=== DIRECTIONS ===
Set out the lines below as a numbered list, leaving out any blank lines and all pictures.

-- Begin RECORDS FOR THE TASK --

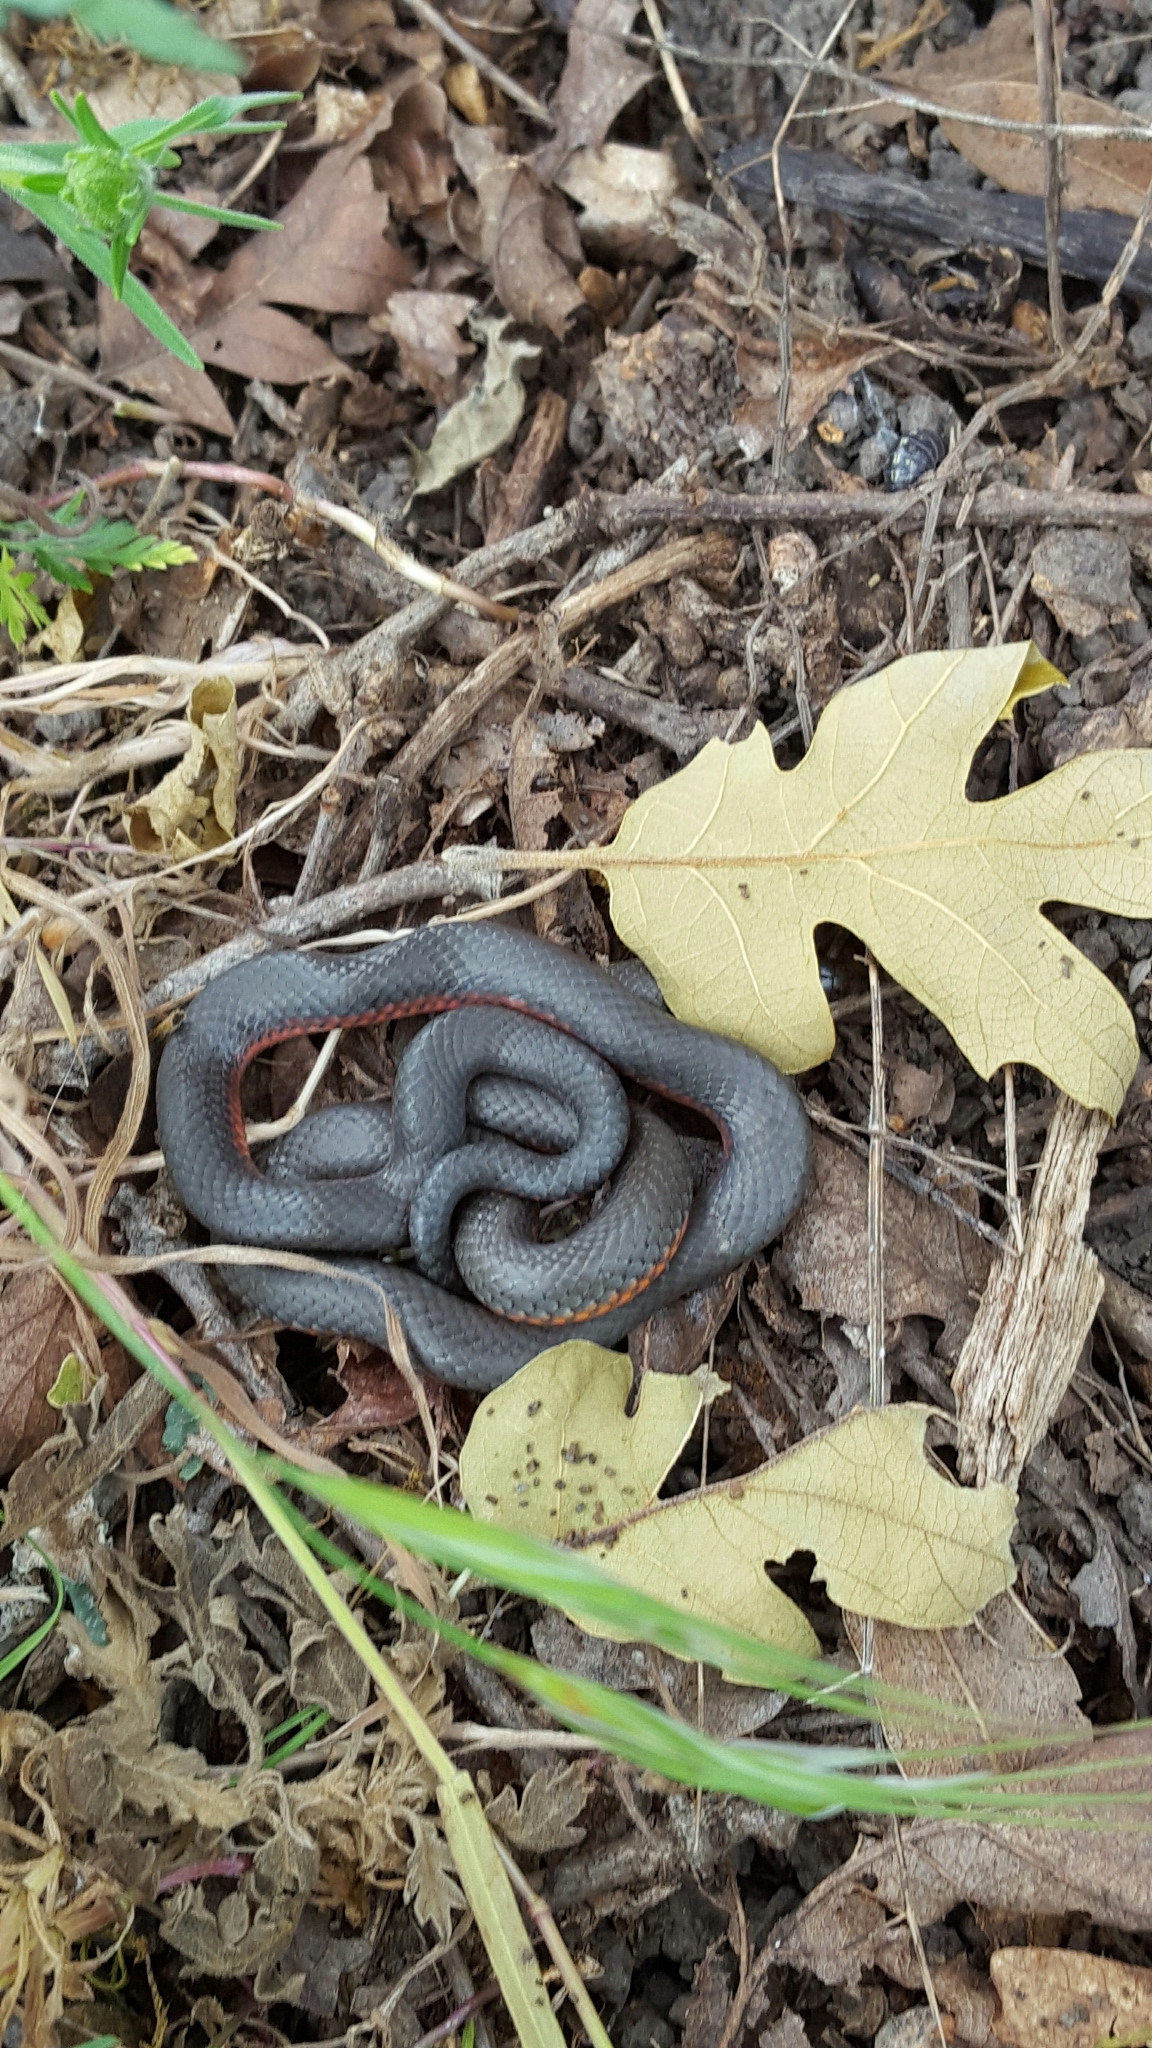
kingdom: Animalia
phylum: Chordata
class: Squamata
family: Colubridae
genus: Diadophis
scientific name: Diadophis punctatus
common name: Ringneck snake
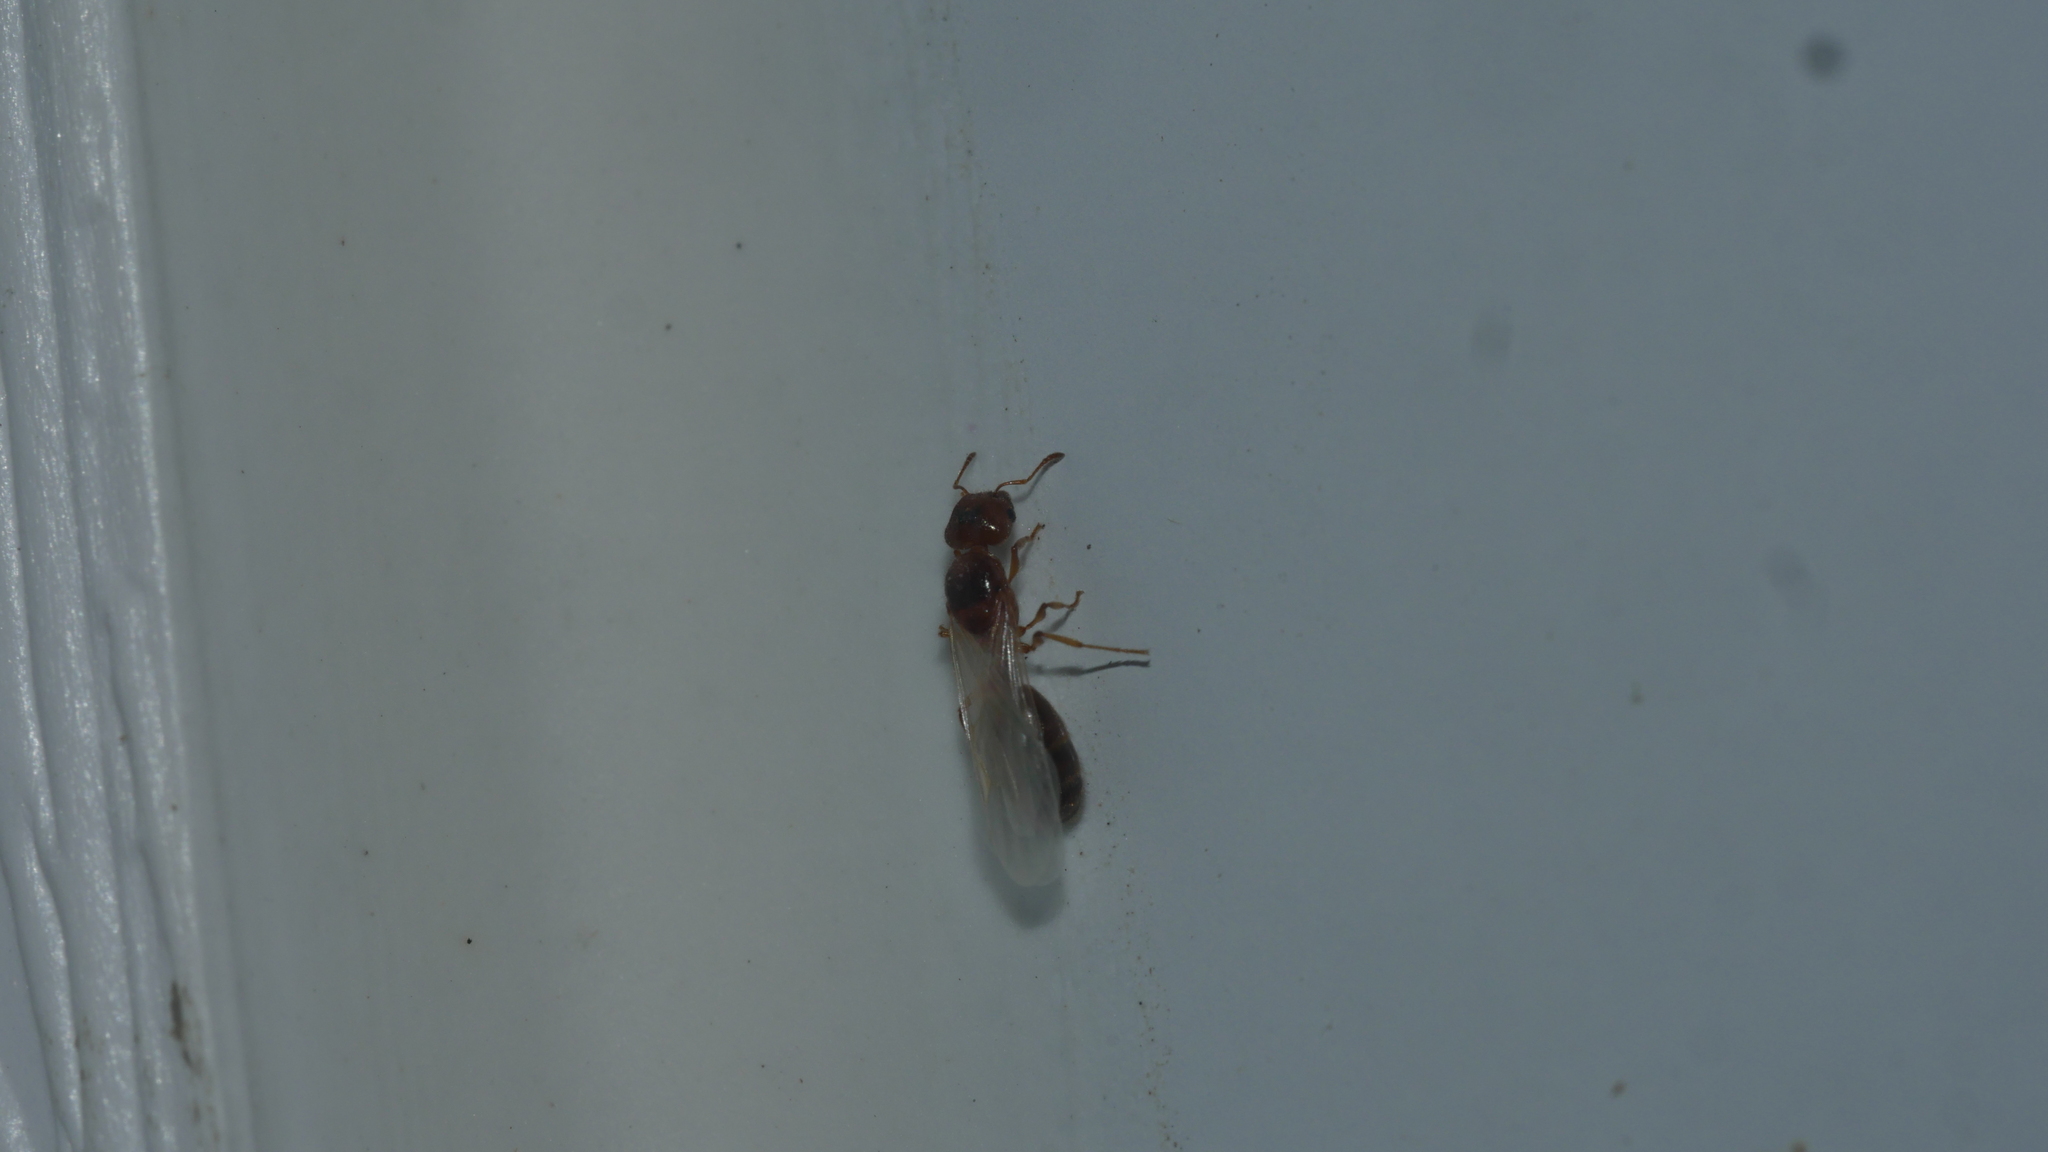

-- End RECORDS FOR THE TASK --

=== REPLY TO THE TASK ===
1. kingdom: Animalia
2. phylum: Chordata
3. class: Squamata
4. family: Colubridae
5. genus: Diadophis
6. scientific name: Diadophis punctatus
7. common name: Ringneck snake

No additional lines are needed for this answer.